Der Einzug digitaler Technologien in die Zahnarztpraxis ist auf dem Vormarsch. Jedoch ist die Transformation von jahrelang gängiger analoger Technik in eine neue digitale Technologie nicht immer einfach. Dies betrifft vor allem Prozesse, welche seit Jahren auf dieselbe Art und Weise durchgeführt werden. Doch der Übergang in die digitale Zahnarztpraxis dient dem Wohl des Patienten und des arbeitenden Personals.

Die Digitalisierung der Zahnarztpraxen nimmt langsam Fahrt auf

In den letzten 20 Jahren trafen die Einführung digitaler Prozesse nicht selten auf Skepsis in vielen Zahnarztpraxen in Deutschland. Zu große Angst bestand vor hohen Kosten und der Unvereinbarkeit mit der traditionellen Diagnostik und Behandlung. Heutzutage sind so gut wie alle Bereiche einer Praxis, von Diagnose bis zum Rechnungswesen, zu großen Teilen digitalisiert. Anfängliche Zweifel wurden durch Errungenschaften wie patientenfreundlichere Diagnostik und effektivere Personalkommunikation widerlegt. Auch die Angst vor überbordenden Kosten erwies sich langfristig als unbegründet.

Die digitale Zahnarztpraxis – ein Fortschritt für den Patienten?

Die Digitalisierung von Diagnostik, Befundung und Therapie dient zuallererst dem Wohl des Patienten.
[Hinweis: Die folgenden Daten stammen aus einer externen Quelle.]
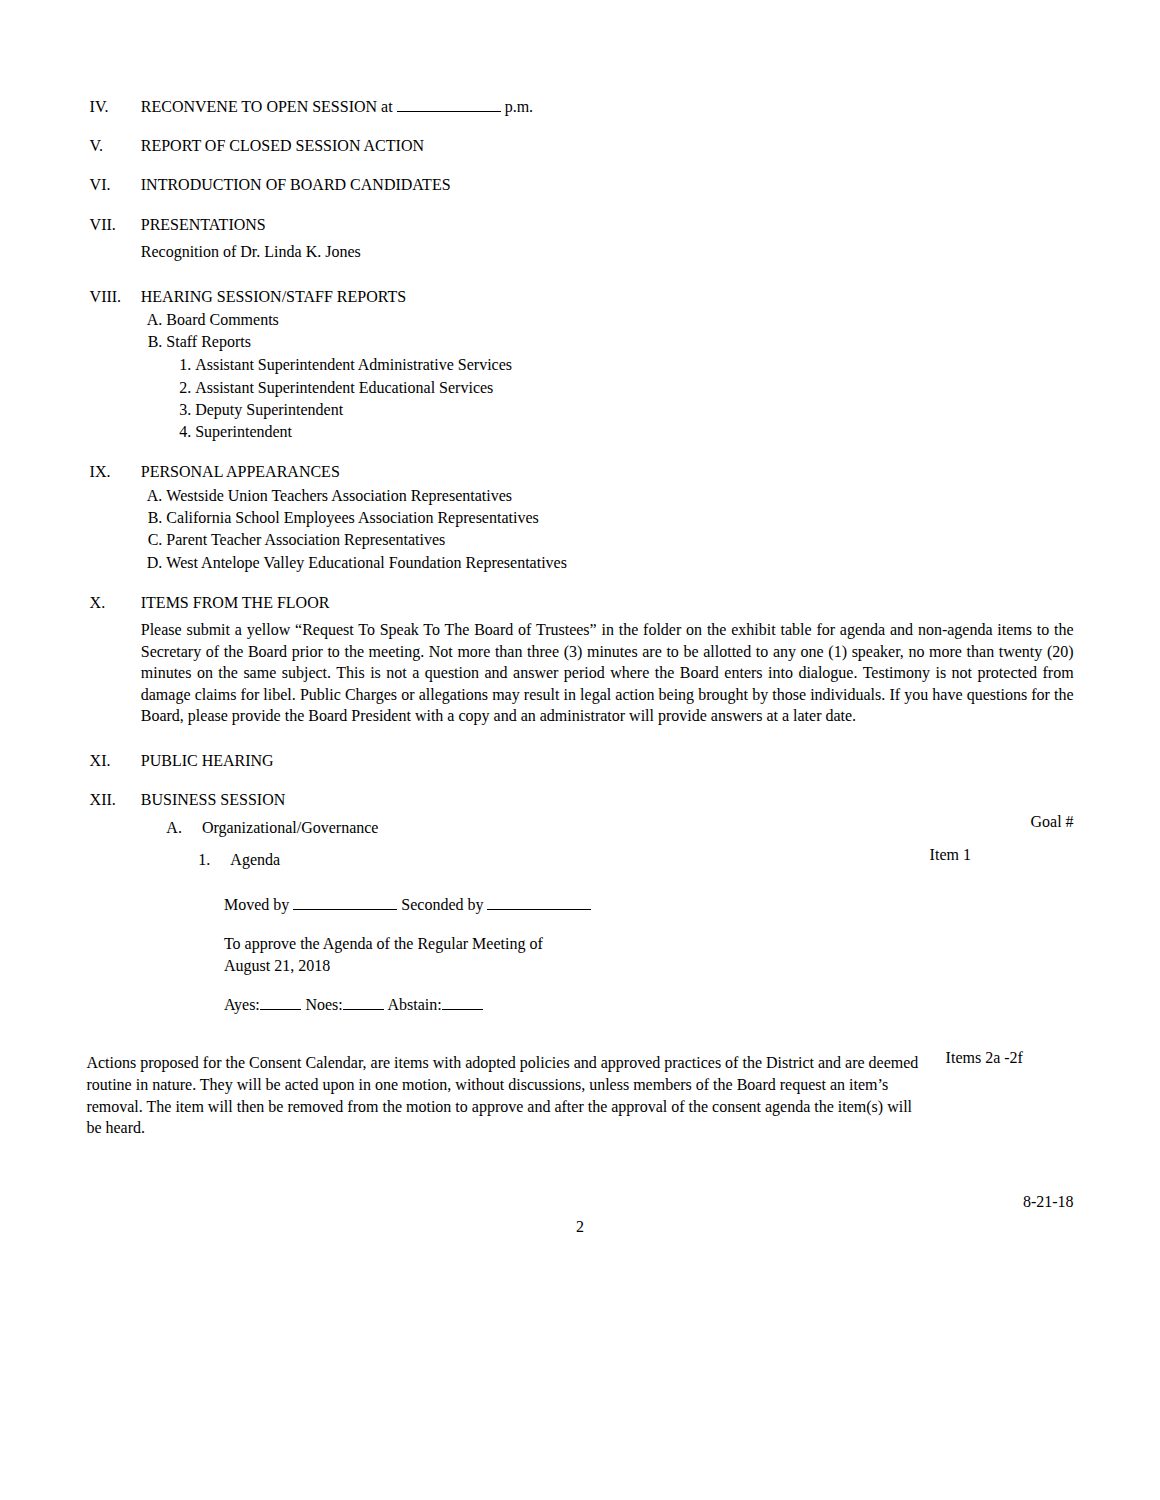IV.
RECONVENE TO OPEN SESSION at p.m.
V.
REPORT OF CLOSED SESSION ACTION
VI.
INTRODUCTION OF BOARD CANDIDATES
VII.
PRESENTATIONS
Recognition of Dr. Linda K. Jones
VIII.
HEARING SESSION/STAFF REPORTS
Board Comments
Staff Reports
Assistant Superintendent Administrative Services
Assistant Superintendent Educational Services
Deputy Superintendent
Superintendent
IX.
PERSONAL APPEARANCES
Westside Union Teachers Association Representatives
California School Employees Association Representatives
Parent Teacher Association Representatives
West Antelope Valley Educational Foundation Representatives
X.
ITEMS FROM THE FLOOR
Please submit a yellow “Request To Speak To The Board of Trustees” in the folder on the exhibit table for agenda and non-agenda items to the Secretary of the Board prior to the meeting. Not more than three (3) minutes are to be allotted to any one (1) speaker, no more than twenty (20) minutes on the same subject. This is not a question and answer period where the Board enters into dialogue. Testimony is not protected from damage claims for libel. Public Charges or allegations may result in legal action being brought by those individuals. If you have questions for the Board, please provide the Board President with a copy and an administrator will provide answers at a later date.
XI.
PUBLIC HEARING
XII.
BUSINESS SESSION
A. Organizational/Governance
Goal #
1. Agenda
Item 1
Moved by Seconded by
To approve the Agenda of the Regular Meeting of
August 21, 2018
Ayes: Noes: Abstain:
Actions proposed for the Consent Calendar, are items with adopted policies and approved practices of the District and are deemed routine in nature. They will be acted upon in one motion, without discussions, unless members of the Board request an item’s removal. The item will then be removed from the motion to approve and after the approval of the consent agenda the item(s) will be heard.
Items 2a -2f
8-21-18
2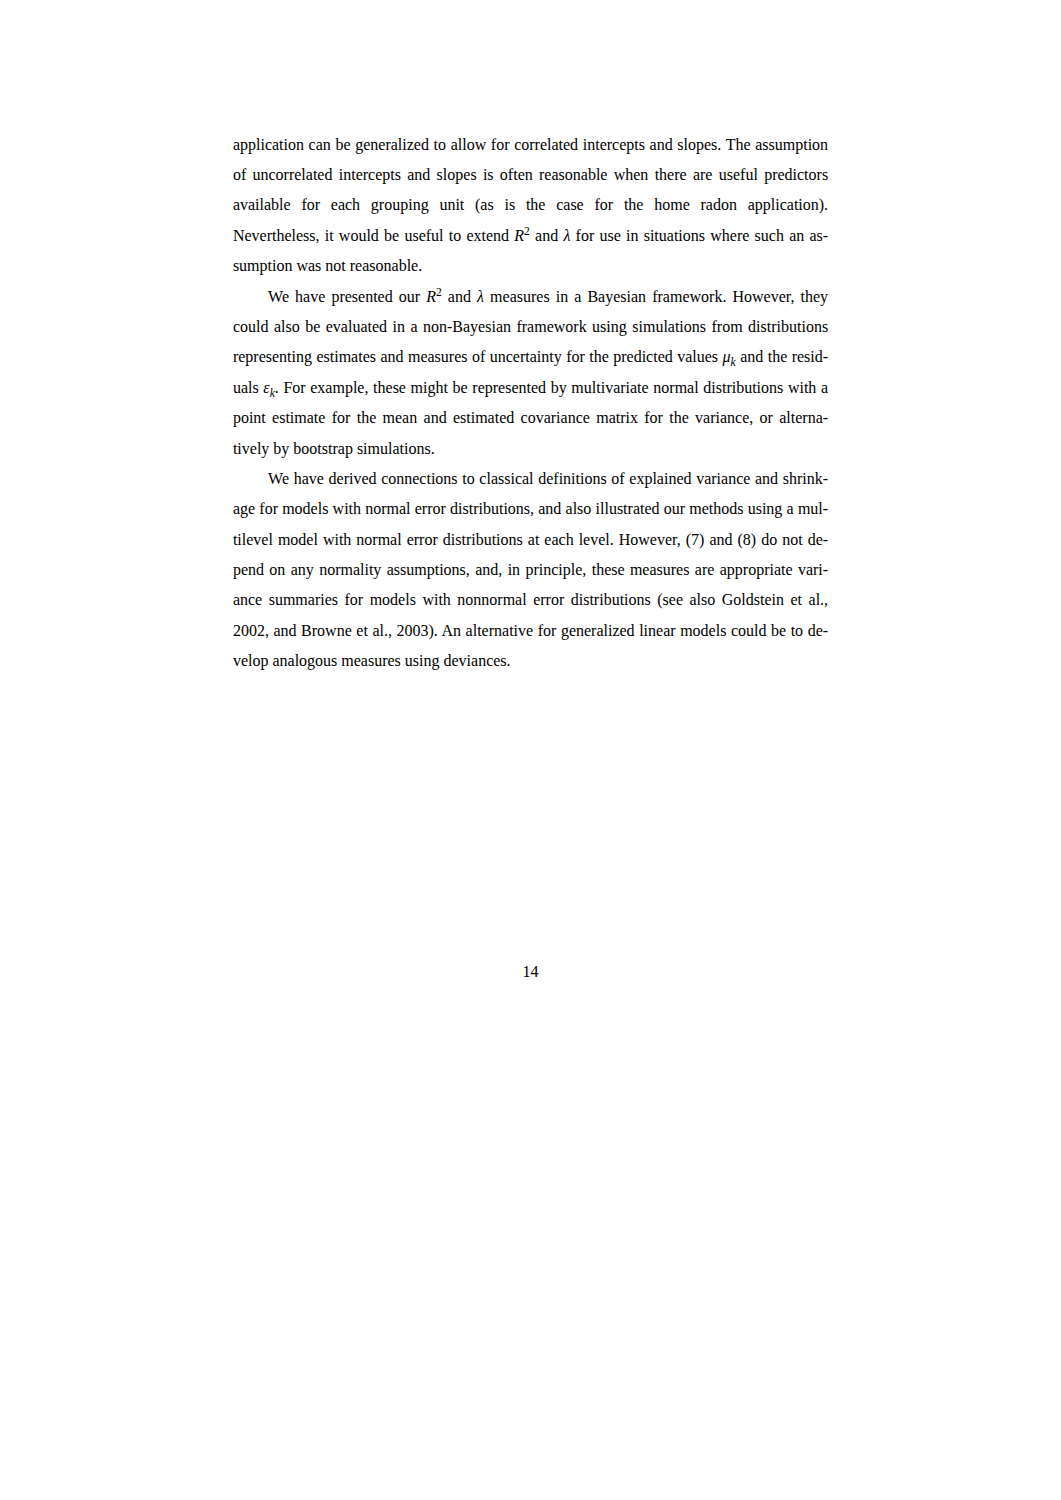application can be generalized to allow for correlated intercepts and slopes. The assumption of uncorrelated intercepts and slopes is often reasonable when there are useful predictors available for each grouping unit (as is the case for the home radon application). Nevertheless, it would be useful to extend R2 and λ for use in situations where such an assumption was not reasonable.
We have presented our R2 and λ measures in a Bayesian framework. However, they could also be evaluated in a non-Bayesian framework using simulations from distributions representing estimates and measures of uncertainty for the predicted values μk and the residuals εk. For example, these might be represented by multivariate normal distributions with a point estimate for the mean and estimated covariance matrix for the variance, or alternatively by bootstrap simulations.
We have derived connections to classical definitions of explained variance and shrinkage for models with normal error distributions, and also illustrated our methods using a multilevel model with normal error distributions at each level. However, (7) and (8) do not depend on any normality assumptions, and, in principle, these measures are appropriate variance summaries for models with nonnormal error distributions (see also Goldstein et al., 2002, and Browne et al., 2003). An alternative for generalized linear models could be to develop analogous measures using deviances.
14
Röntgenuntersuchungen können im Zuge der Entwicklung digitaler Röntgentechnik mit erheblich geringerer Dosisleistung durchgeführt werden. Die Befundung erfolgt durch sofortige Verfügbarkeit der Bilder wesentlich schneller.

Die Abnahme von Zahnabdrücken für Zahnimplantate sind vielen Patienten unangenehm und vor allem zeitaufwendig. Mit intraoraler Scan-Technik kann dieser Schritt vermieden werden und die Daten gelangen direkt ins Zahnlabor. Dem Patienten erspart das Zeit und eventuelles Unwohlsein. Dies sind nur wenige Beispiele, wie die Digitalisierung der Diagnostik dem zahnmedizinischen Patienten dient.

Warum werden die digitalen Möglichkeiten nicht in jeder Praxis voll ausgeschöpft?

Die digitale Zahnarztpraxis mit der Ausschöpfung aller technischen Möglichkeiten im Jahre 2020 stellt ein Ideal dar – was von einer großen Zahl von Praxen in Deutschland noch nicht erreicht wird. Die Gründe hierfür sind vielfältig. Die Skepsis vor Veränderung ist auch in der Gegenwart allgegenwärtig. Oft schrecken die leitenden Personen die hohen Investitionskosten für die Erneuerung der Technik ab. Mit der Umstellung der Technik geht auch eine Umstellung jahrelang manifestierter Prozesse für Zahnärzte, Zahnarzthelfer oder die Verwaltung einher. Dabei steigt mit der Vereinfachung der Arbeitsprozesse durch Digitalisierung auch langfristig die Zufriedenheit des Personals.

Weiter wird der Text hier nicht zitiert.